_Assignment:_
Be exact. Print each record as it stands.

[Start of Attachment]

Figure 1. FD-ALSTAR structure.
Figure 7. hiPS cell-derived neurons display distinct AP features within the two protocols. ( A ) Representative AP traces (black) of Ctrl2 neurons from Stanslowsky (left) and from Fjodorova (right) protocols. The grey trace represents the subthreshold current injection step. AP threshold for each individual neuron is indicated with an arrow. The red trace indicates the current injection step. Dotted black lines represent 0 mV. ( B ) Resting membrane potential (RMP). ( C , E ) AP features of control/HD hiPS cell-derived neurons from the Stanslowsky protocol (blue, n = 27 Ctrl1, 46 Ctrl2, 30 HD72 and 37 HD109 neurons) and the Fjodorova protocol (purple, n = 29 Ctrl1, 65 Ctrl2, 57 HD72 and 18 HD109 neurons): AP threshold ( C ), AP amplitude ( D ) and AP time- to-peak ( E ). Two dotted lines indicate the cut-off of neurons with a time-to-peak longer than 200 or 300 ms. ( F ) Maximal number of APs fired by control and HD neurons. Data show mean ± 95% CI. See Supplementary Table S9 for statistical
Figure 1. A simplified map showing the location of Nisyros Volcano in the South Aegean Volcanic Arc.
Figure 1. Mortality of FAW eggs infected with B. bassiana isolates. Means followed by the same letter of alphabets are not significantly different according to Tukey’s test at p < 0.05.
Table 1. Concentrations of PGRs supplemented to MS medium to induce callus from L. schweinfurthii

[End of Attachment]

_Task solution:_
Figure 1. FD-ALSTAR structure.
Figure 7. hiPS cell-derived neurons display distinct AP features within the two protocols. ( A ) Representative AP traces (black) of Ctrl2 neurons from Stanslowsky (left) and from Fjodorova (right) protocols. The grey trace represents the subthreshold current injection step. AP threshold for each individual neuron is indicated with an arrow. The red trace indicates the current injection step. Dotted black lines represent 0 mV. ( B ) Resting membrane potential (RMP). ( C , E ) AP features of control/HD hiPS cell-derived neurons from the Stanslowsky protocol (blue, n = 27 Ctrl1, 46 Ctrl2, 30 HD72 and 37 HD109 neurons) and the Fjodorova protocol (purple, n = 29 Ctrl1, 65 Ctrl2, 57 HD72 and 18 HD109 neurons): AP threshold ( C ), AP amplitude ( D ) and AP time- to-peak ( E ). Two dotted lines indicate the cut-off of neurons with a time-to-peak longer than 200 or 300 ms. ( F ) Maximal number of APs fired by control and HD neurons. Data show mean ± 95% CI. See Supplementary Table S9 for statistical
Figure 1. A simplified map showing the location of Nisyros Volcano in the South Aegean Volcanic Arc.
Figure 1. Mortality of FAW eggs infected with B. bassiana isolates. Means followed by the same letter of alphabets are not significantly different according to Tukey’s test at p < 0.05.
Table 1. Concentrations of PGRs supplemented to MS medium to induce callus from L. schweinfurthii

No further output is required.